Big breakers and hammers typically use hydraulically driven autolube systems, for simplicity’s sake. You can set up a hammer to receive lubrication from an autolube system on the carrier machine, but most rental companies prefer a dedicated autolube mounted directly on the hammer. That way you guarantee the hammer is being lubed anytime it’s working.
For most types of equipment, installation of an autolube system takes about a day, with the exception of excavators, paving equipment and some large trucks, which may take a day and a half. Britt says most of his installations occur in the customer’s shop, but if need be he can do them in the field. Excavators are the most complex because of the number of modifications required. “The OEMs put the grease fittings in all the right places for manual greasing and all the wrong places for an autolube system,” he says.
Injectors are typically used in applications where you need high volumes of grease.
“In high-impact areas we change out the factory fittings to high-pressure fittings then go around to another location and redrill our own lube inlets in a more protected area,” Britt says.
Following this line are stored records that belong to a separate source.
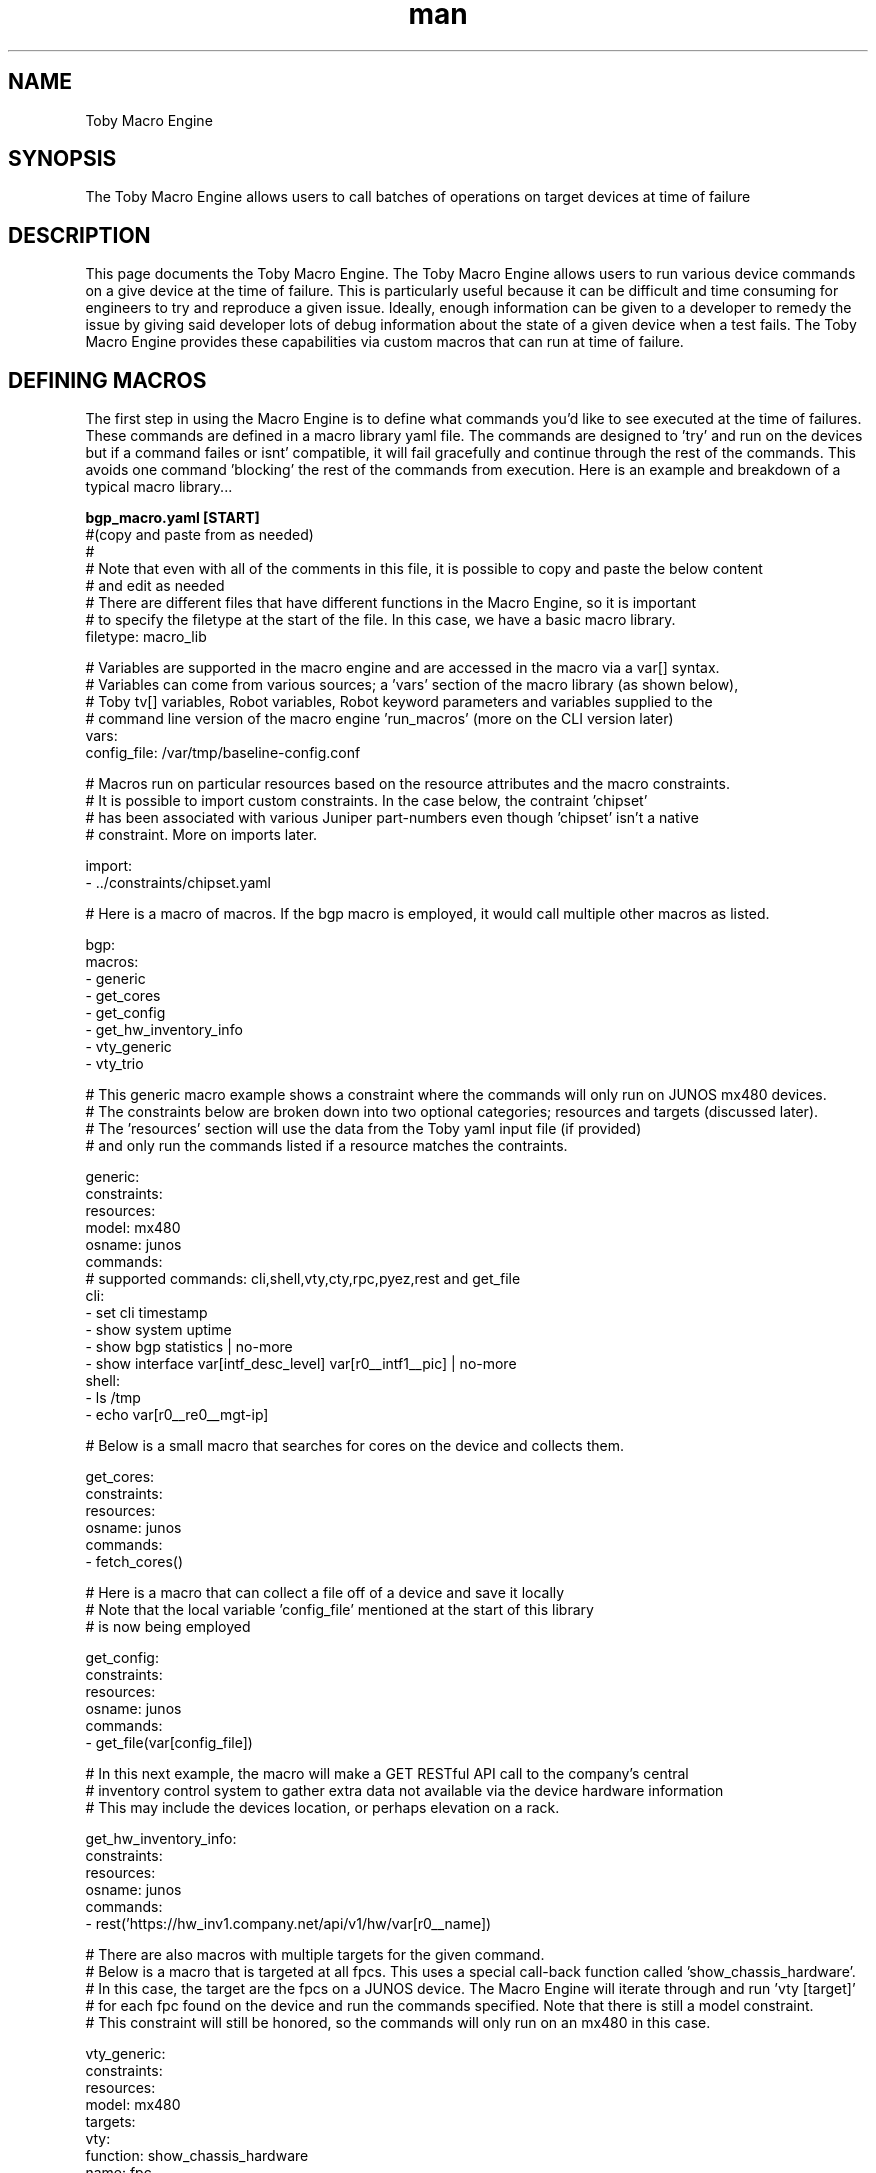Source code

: .\" Manpage for Toby Macro Language
.\" Contact jhayes@juniper.net to correct errors or typos
.TH man 1 "18 Oct 2018" "1.0" "Toby Macro Engine"
.SH NAME
Toby Macro Engine
.SH SYNOPSIS
The Toby Macro Engine allows users to call batches of operations on target devices at time of failure
.SH DESCRIPTION
This page documents the Toby Macro Engine.  The Toby Macro Engine allows users to run various device commands on a give device at the time of failure.  This is particularly useful because it can be difficult and time consuming for engineers to try and reproduce a given issue.  Ideally, enough information can be given to a developer to remedy the issue by giving said developer lots of debug information about the state of a given device when a test fails. The Toby Macro Engine provides these capabilities via custom macros that can run at time of failure.
.SH DEFINING MACROS
The first step in using the Macro Engine is to define what commands you'd like to see executed at the time of failures. These commands are defined in a macro library yaml file.  The commands are designed to 'try' and run on the devices but if a command failes or isnt' compatible, it will fail gracefully and continue through the rest of the commands.  This avoids one command 'blocking' the rest of the commands from execution.
Here is an example and breakdown of a typical macro library...

.nf
.B "bgp_macro.yaml [START]"
#(copy and paste from as needed)
#
# Note that even with all of the comments in this file, it is possible to copy and paste the below content 
# and edit as needed
# There are different files that have different functions in the Macro Engine, so it is important 
# to specify the filetype at the start of the file.  In this case, we have a basic macro library. 
filetype: macro_lib

# Variables are supported in the macro engine and are accessed in the macro via a var[] syntax.
# Variables can come from various sources; a 'vars' section of the macro library (as shown below), 
# Toby tv[] variables, Robot variables, Robot keyword parameters and variables supplied to the 
# command line version of the macro engine 'run_macros' (more on the CLI version later)
vars:
  config_file: /var/tmp/baseline-config.conf

# Macros run on particular resources based on the resource attributes and the macro constraints.
# It is possible to import custom constraints.  In the case below, the contraint 'chipset'
# has been associated with various Juniper part-numbers even though 'chipset' isn't a native 
# constraint.  More on imports later.

import:
- ../constraints/chipset.yaml

# Here is a macro of macros.  If the bgp macro is employed, it would call multiple other macros as listed.

bgp:
  macros:
  - generic
  - get_cores
  - get_config
  - get_hw_inventory_info
  - vty_generic
  - vty_trio

# This generic macro example shows a constraint where the commands will only run on JUNOS mx480 devices.
# The constraints below are broken down into two optional categories; resources and targets (discussed later).
# The 'resources' section will use the data from the Toby yaml input file (if provided)
# and only run the commands listed if a resource matches the contraints.

generic:
  constraints: 
    resources:
      model: mx480
      osname: junos
  commands:
    # supported commands: cli,shell,vty,cty,rpc,pyez,rest and get_file
    cli:
    - set cli timestamp
    - show system uptime
    - show bgp statistics | no-more
    - show interface var[intf_desc_level] var[r0__intf1__pic] | no-more
    shell:
    - ls /tmp
    - echo var[r0__re0__mgt-ip]

# Below is a small macro that searches for cores on the device and collects them.

get_cores:
  constraints:
    resources:
      osname: junos
  commands:
  - fetch_cores()

# Here is a macro that can collect a file off of a device and save it locally
# Note that the local variable 'config_file' mentioned at the start of this library
# is now being employed

get_config:
  constraints:
    resources:
      osname: junos
  commands:
  - get_file(var[config_file])

# In this next example, the macro will make a GET RESTful API call to the company's central
# inventory control system to gather extra data not available via the device hardware information
# This may include the devices location, or perhaps elevation on a rack.

get_hw_inventory_info:
  constraints:
    resources:
      osname: junos
  commands:
  - rest('https://hw_inv1.company.net/api/v1/hw/var[r0__name])

# There are also macros with multiple targets for the given command.  
# Below is a macro that is targeted at all fpcs.  This uses a special call-back function called 'show_chassis_hardware'.
# In this case, the target are the fpcs on a JUNOS device.  The Macro Engine will iterate through and run 'vty [target]'
# for each fpc found on the device and run the commands specified.  Note that there is still a model constraint.
# This constraint will still be honored, so the commands will only run on an mx480 in this case.

vty_generic:
  constraints:
    resources:
      model: mx480
    targets:
      vty:
        function: show_chassis_hardware
        name: fpc
  commands:
    vty:
    - show version

# This next macro is a bit more complicated.  The chipset.yaml file imported earlier is now going to be used.
# The constraint 'chipset' is not an attribute used anywhere in Toby and is not a concept on the JUNOS devices.
# However, chipset has been associated with particular module part numbers.  So the chipset-to-partnumber-list 
# has been created in another file.  Otherwise, the entire part list for a given chipset would have to be listed here
# and that would make a mess out of the macro.  Also, if another part-number were to be added to a given chipset, 
# it is much easier to add it to a central 'chipset.yaml' file than have to edit every macro that needs chipset.

import:
  - ../constraints/chipset.yaml

vty_trio:
  constraints:
    resources:
      osname: JUNOS
    targets:
      vty:
        function: show_chassis_hardware
        chipset: trio
  commands:
    vty:
    - show version

# If the fpc targets for vty can't be derived from imported constraints, or native 'show chassis hardware' attributes,
# it is possible to set the targets to a variable, which can be set at runtime.
# If the variable is NOT passed in at runtime, it will simply skip this macro section.

import:
  - ../constraints/chipset.yaml

vty_trio:
  constraints:
    resources:
      osname: JUNOS
    targets:
      vty: var[broadcom_fpcs]
  commands:
    vty:
    - show version


.B "bgp_macro.yaml [END]"

.PP
.SH RUNNING MACROS
There are three ways to invoke a macro.  
.PP
.B "1.) Toby keyword 'Run Macro on Failure'" 
.fi
A Keyword has been provided to allow users to assign a macro (or macros) within their Robot test suite. After the 'Run Macro on Failure' is called, the instructions of the macro will be registered in the background until a failure occurs.  These instructions will be invoked at the exact time at which the testcase failed.  This is before the Test Teardown and before any other keywords can run.  This allows test engineers to focus on the content of the testcase and avoid the need to employ fail/pass logic with explicit macro execution calls.
.nf

Robot testcase example:
Example Testcase1 - Check for version 18.1 on device running 16.1 in order to invoke failure - Expected Result: FAIL
  [tags]  tc1
  Run Macros on Failure  macro_lib=./macros/tech_area/bgp/bgp_macros.yaml  macro=bgp  intf_desc_level=terse
  ${r0_handle} =  Get Handle   resource=r0
  Execute CLI Command on Device  ${r0_handle}  command=show version | match 18.1  timeout=${4}  pattern=Junos:\\ 18.1

.PP
.B "2.) Toby yaml params input file (-p|--params)"
.fi
If a Toby Test Suite has already been written, and the goal is to employ the macros WITHOUT changing the original test suite, then the fv-macro knob can be employed.  Use the fv-macro knob to describe which macro to be run along with additional parameters and/or variables. Note that Toby supports more than one params yaml file as input (colon delimited) when calling Toby and the two yaml files will merge together to form one file during execution.
.nf

Toby params yaml input file example:
t:
  fv-variables:
    fv-macro:
      macro: bgp
      macro_lib: ./macros/tech_area/bgp/bgp_macros.yaml
      variables:
        broadcom_fpcs: ['fpc1','fpc2']
        intf_desc_level: terse
  resources:
    r0:
      interfaces:
        intf1:
          name: xe-0/0/0.0
          pic: xe-0/0/0
      system:
        primary:
          controllers:
            re0:
              domain: englab.juniper.net
              hostname: torch
              mgt-ip: 10.48.3.84
              osname: JunOS
          fv-tags: dut:fips
          make: juniper
          model: mx480
          name: torch
          osname: JunOS

.PP
.B "3.) The 'run_macro' CLI tool"
.fi
In addition to the Toby integrated workflows as described above, there is also a command line version of the Macro Engine that does not require Robot.  It will use the Toby lower level device control libraries to interact with the devices and bypass Robot altogether.  This is particularly useful when dealing with a framework other than Toby.  Or, if some macros need to be run prior to script execution, this is a good option.
Run 'run_macro --help' for more information about the supported parameters.
.nf

Macro Engine CLI Example:
jdoe$> run_macro --resources=rn_server1 --macro=bgp --macro_lib=./bgp_macro.yaml --variables broadcom_fpcs=fpc1,fpc2:intf_desc_level=terse:r0__name=rn_server1 

.SH RESULTS
Once a macro has been run, either through Toby at test failure time or via the CLI, the results from the commands are written to the log folders.  When executed within Toby (either via the fv-macro know or 'Run Macro on Failure'), the results will go into a subfolder in the Toby log folder called 'debug_logs'.  If the results are being viewed via the html page, then there will be a 'Debug Logs' link.
.br
In short, the folder structure will look like this...
[Toby log folder]/debug_logs/[time of failure]/[resource name]/
.br
Since there can be multiple failures in a test suite, it is possible to get multiple [time of failure] folders.  Also, there may be multiple resources in your topology, so it is possible to get more than one [resource name] folder.  Within these folders are various logs.  The master result log is a high level account of each command that was called with any errors that were encountered, but it does NOT contain the command results. The master log is located here...
.nf

[Toby log folder]/debug_logs/[time of failure]/result.log

Example result.log contents...
  2018-10-08 16:08:34,548 INFO Processing macros...
  2018-10-08 16:08:34,548 INFO Processing macro bgp...
  2018-10-08 16:08:34,555 INFO Processing macro:bgp,resource:r0(bunker)
  2018-10-08 16:08:34,555 INFO Completed macro:bgp,resource:r0
  2018-10-08 16:08:34,556 INFO Completed macro bgp
  2018-10-08 16:08:34,556 INFO Processing macro vty_trio...
  2018-10-08 16:08:34,561 INFO Processing macro:vty_trio,resource:r0(bunker)

The individual resource logs contain all of the output from the various commands. Those logs are located here...

[Toby log folder]/debug_logs/[time of failure]/[resource name]/[resource_name]_result.log
(including the resource name in the log name helps if the log gets distributed via email, scp, etc.)

.fi
Showing an example of the results log would take up a lot of this manual so it is not included here.

.SH SEE ALSO
toby, t, config engine, verification engine, monitoring engine
.SH BUGS
No known bugs.
.SH AUTHOR
Justin Hayes (jhayes@juniper.net)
The fittings are easily replaceable in the field by the contractor, and Britt gives each of his customers a “first aid” kit with extra fittings and hose in case they are needed. But since he has service contracts with many of his customers he does most of the maintenance on the systems he sells.
When it comes to installation, the skill and experience of your distributor can make a difference, Walsh says. “If a distributor is going to put a system in as cheaply as possible you have to ask yourself: ‘Is it going to hold up in the real world? Are lines going to get knocked off?'” he says.
“With an articulating haul truck you have to be sure you’ve designed the system to flex with the articulation of the truck. But a wheel loader or an excavator where you’re banging around in the dirt or rock you have to think about guarding that system.”
There are no hard and fast rules about what goes where, but a good installer who knows his equipment may put the reservoir at ground level for easy refill or up high to avoid damage.
Routing and protecting the hoses so they’re exposed to minimum damage is also critical. Machined or laser-cut steel guards are bolted or welded to the equipment to protect the feed lines or supply lines, Britt says, but knowing where to put these requires experience.
One problem with autolube systems is they make life so easy operators tend to forget they’re there. To keep them from getting complacent, Britt says you have to educate your operators that autolube systems still have daily, weekly and monthly or 250-hour preventive-maintenance checks.
The daily PM consists of just visually inspecting your lines and fittings and reservoir to make sure everything is intact. “We tell them they have to do the daily walkarounds, because while the system will detect a blockage or a plugged line or a spun bushing, it won’t detect a broken line,” Britt says. “So look for any copious quantities of grease in areas where there shouldn’t be. That’s really critical and that’s a two or three minute task.”
Once a week, Britt recommends you manually override the system and allow it to go into the run mode, complete a full system cycle and notify a technician if there is a fault. Monthly to every 250 hours you should conduct a detailed inspection of all the fittings, lines and connections. Also make sure the visual indicator pins are moving up and down to verify the mechanical operation of the valve.
“Every customer we’ve had who has had success with the autolube systems, it’s almost always come about as a result of ownership,” Britt says. By ownership he means the responsibility of coming to the training class after the system has been installed, keeping up with inspections, making sure mechanics understand the system and doing PM.